Time Scale Analysis for Prediction of Nusselt Number of Nanofluids Flowing Through Straight Tubes: An Experimental Study

Because of anomalous heat transport behavior in nanofluids, several possible mechanisms suggested by various authors to explain the thermal conductivity and heat transfer coefficient enhancement lack unanimity. Hence, this research article aims to explore convective heat transfer enhancement mechanisms by correlating them with observed experimental data of nanofluids. The analysis is carried out by comparing the order of magnitude of different diffusion mechanisms for different types of nanofluid systems.
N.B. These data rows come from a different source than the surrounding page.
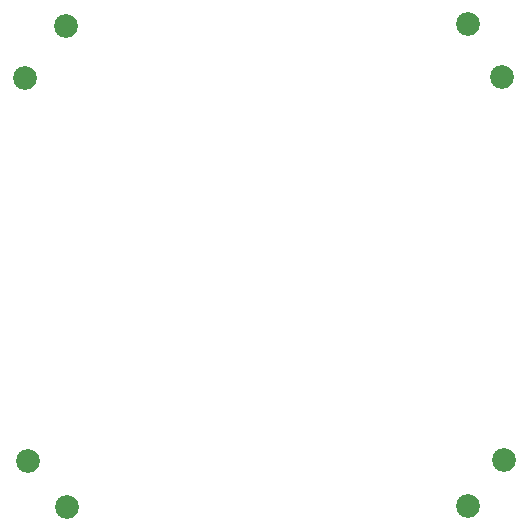
<source format=gbl>
G04 MADE WITH FRITZING*
G04 WWW.FRITZING.ORG*
G04 DOUBLE SIDED*
G04 HOLES PLATED*
G04 CONTOUR ON CENTER OF CONTOUR VECTOR*
%ASAXBY*%
%FSLAX23Y23*%
%MOIN*%
%OFA0B0*%
%SFA1.0B1.0*%
%ADD10C,0.079370*%
%LNCOPPER0*%
G90*
G70*
G54D10*
X75Y1517D03*
X215Y84D03*
X1674Y243D03*
X1554Y88D03*
X213Y1690D03*
X1552Y1694D03*
X85Y240D03*
X1665Y1519D03*
G04 End of Copper0*
M02*
</source>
Four different types of nanofluids, Al2O3/EG-W (0.6, 0.9, 1.2, and 1.5 vol.%.), Al2O3/PG-W (1, 1.5, 2, and 2.5 vol.%.), CuO/PG-W (0.25, 0.5, 0.75 and 1 vol.%) and MgO/PG-W (0.3 and 0.66 vol.%) have been studied in this research. A generalized mechanism-based correlation has been proposed to predict the Nusselt number for these nanofluids, for flow through a straight tube under laminar conditions. Results showed that the Brownian motion is very slow in comparison to nano convection-diffusion and heat diffusion. The proposed model predicted the combined data for all the nanofluids studied well within a range of ±5%. Statistical errors of the proposed model were also calculated. Data from other authors were also validated using the proposed correlation, and the parity plot showed that the relationship predicted the data well within a range of ±15%.